Uno de los dos últimos supervivientes de la fuga de prisión más famosa de la Segunda Guerra Mundial, conocida como el Gran Escape, falleció a los 101 años de edad en un hospital de la ciudad australiana de Perth.

El australiano Paul Royle fue uno de los más de 70 hombres que lograron escapar -a través de un túnel subterráneo- de un campo de concentración establecido por la Alemania nazi en Polonia, llamado Stalag Luft III, en marzo de 1944.

Años después, en 1963, esa audaz fuga quedó inmortalizada en la película The Great Escape, protagonizada por el actor estadunidense Steve McQueen.

El deceso de Royle tuvo lugar el pasado domingo, aunque la prensa australiana lo dio a conocer hasta este viernes, precisando que el exteniente de vuelo de las fuerzas aéreas aliadas murió después de haber sido sometido a una cirugía por una fractura de cadera.

Gordon Royle, hijo del antiguo militar, declaró a la cadena australiana de noticias ABC que su padre resultó herido al caer en el centro de cuidados a personas mayores donde vivía en la villa de Hollywood, en Nedlands, un suburbio de Perth.

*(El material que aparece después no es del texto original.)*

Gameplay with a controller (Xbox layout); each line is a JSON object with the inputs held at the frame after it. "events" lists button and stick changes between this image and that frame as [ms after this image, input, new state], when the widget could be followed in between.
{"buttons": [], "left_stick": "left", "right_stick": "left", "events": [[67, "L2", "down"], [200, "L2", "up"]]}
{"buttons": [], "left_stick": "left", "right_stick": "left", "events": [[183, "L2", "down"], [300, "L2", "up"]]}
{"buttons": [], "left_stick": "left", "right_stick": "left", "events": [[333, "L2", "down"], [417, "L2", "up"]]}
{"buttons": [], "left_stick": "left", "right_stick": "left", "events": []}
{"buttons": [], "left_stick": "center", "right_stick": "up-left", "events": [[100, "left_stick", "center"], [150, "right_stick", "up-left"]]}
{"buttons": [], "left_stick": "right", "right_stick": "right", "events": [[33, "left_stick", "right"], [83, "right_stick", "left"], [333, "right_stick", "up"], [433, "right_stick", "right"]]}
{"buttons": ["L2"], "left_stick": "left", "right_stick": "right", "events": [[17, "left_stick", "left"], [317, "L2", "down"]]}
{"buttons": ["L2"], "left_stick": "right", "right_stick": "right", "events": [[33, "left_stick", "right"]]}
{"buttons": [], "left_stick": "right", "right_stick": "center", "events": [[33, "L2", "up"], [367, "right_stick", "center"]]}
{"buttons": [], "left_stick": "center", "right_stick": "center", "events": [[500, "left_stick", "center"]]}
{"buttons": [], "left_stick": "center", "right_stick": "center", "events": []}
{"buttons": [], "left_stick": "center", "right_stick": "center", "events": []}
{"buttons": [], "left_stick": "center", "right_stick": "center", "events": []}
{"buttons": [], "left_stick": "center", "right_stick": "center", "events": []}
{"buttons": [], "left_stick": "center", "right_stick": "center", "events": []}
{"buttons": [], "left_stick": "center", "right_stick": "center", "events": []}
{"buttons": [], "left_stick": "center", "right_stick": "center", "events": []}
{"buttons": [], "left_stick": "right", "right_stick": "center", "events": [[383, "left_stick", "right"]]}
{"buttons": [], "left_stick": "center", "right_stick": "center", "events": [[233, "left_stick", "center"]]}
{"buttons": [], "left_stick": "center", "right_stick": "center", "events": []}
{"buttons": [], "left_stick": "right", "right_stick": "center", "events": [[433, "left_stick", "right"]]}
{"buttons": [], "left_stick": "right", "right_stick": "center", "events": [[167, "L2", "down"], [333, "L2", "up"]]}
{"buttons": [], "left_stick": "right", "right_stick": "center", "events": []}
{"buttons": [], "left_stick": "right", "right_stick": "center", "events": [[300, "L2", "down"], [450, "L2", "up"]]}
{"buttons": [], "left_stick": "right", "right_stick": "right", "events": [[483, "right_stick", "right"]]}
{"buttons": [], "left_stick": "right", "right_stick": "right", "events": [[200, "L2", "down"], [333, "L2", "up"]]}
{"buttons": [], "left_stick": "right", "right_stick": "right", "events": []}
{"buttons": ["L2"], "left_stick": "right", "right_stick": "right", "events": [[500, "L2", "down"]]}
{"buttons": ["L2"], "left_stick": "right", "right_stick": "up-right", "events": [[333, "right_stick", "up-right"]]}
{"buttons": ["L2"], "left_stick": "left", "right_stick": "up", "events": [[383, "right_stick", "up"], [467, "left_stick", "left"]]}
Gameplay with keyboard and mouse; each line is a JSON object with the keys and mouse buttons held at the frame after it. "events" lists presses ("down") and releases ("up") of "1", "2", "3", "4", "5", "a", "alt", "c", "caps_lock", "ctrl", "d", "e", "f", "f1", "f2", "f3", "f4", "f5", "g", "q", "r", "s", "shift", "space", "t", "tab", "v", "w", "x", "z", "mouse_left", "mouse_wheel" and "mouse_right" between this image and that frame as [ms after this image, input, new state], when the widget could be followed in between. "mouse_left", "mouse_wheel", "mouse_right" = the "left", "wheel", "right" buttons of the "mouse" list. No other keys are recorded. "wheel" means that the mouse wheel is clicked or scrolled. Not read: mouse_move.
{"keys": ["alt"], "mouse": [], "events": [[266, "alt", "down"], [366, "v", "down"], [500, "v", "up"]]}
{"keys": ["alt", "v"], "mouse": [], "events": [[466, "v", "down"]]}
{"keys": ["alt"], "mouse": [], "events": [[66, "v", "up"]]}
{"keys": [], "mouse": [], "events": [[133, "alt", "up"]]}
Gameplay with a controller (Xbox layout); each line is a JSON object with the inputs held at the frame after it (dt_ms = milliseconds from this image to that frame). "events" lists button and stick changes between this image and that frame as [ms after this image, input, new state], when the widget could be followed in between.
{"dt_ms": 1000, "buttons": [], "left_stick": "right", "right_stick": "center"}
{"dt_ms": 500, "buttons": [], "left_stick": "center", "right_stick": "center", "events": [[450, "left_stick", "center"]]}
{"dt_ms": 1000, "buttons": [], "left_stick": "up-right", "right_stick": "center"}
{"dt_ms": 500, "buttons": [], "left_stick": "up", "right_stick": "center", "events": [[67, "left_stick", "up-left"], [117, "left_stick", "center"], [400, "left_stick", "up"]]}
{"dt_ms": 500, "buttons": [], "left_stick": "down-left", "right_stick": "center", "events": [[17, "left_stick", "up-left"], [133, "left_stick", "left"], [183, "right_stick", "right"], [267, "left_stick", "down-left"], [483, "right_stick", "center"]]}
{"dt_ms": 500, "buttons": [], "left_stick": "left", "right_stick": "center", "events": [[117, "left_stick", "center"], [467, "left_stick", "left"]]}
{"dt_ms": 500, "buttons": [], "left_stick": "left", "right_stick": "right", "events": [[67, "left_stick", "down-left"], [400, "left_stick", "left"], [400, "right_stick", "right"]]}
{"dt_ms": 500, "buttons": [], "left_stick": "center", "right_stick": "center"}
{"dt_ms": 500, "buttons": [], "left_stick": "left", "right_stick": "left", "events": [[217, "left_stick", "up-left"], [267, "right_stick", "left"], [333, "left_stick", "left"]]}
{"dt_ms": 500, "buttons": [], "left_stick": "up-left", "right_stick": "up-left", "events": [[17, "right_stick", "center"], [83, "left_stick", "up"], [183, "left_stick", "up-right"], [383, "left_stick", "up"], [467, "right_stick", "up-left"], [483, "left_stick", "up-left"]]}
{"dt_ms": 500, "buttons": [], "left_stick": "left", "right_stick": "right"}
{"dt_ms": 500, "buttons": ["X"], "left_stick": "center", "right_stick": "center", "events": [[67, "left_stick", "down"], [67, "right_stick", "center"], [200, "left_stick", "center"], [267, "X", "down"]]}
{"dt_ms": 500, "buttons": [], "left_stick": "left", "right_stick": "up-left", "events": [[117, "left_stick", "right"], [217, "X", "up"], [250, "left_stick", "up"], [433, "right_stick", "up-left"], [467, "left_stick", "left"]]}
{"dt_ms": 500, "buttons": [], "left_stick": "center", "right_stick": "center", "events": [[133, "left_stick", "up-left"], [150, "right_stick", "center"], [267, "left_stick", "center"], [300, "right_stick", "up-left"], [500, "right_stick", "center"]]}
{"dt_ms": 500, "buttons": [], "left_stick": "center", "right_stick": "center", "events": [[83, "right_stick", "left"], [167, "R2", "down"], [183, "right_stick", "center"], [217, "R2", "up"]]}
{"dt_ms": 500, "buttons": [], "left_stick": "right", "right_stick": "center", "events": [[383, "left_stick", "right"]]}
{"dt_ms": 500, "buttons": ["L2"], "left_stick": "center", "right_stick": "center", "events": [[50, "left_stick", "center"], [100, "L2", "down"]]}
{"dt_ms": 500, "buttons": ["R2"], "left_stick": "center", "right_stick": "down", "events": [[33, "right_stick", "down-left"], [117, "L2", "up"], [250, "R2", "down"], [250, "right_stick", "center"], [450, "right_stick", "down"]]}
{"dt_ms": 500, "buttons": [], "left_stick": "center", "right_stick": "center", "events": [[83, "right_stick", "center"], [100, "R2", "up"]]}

"Era un hombre notable, papá siguió viviendo su vida al máximo. Fue una caída que lo mató al final", sostuvo y agregó que un servicio conmemorativo se celebrará la próxima semana en el cementerio Karrakatta.

Un total de 76 hombres escaparon de la prisión alemana una noche fría de marzo de 1944, tras haber excavado un túnel a 10 metros de profundidad.

De ellos, tres prisioneros alcanzaron la libertad, mientras que el resto fueron recapturados rápidamente y 50 murieron ejecutados por órdenes del propio Adolfo Hitler. Royle fue uno de los presos afortunados que fue detenido pero sobrevivió.

Tras la muerte del exteniente, sólo sobrevive uno de los tres soldados que logró la libertad, el británico Dick Churchill, de 94 años de edad.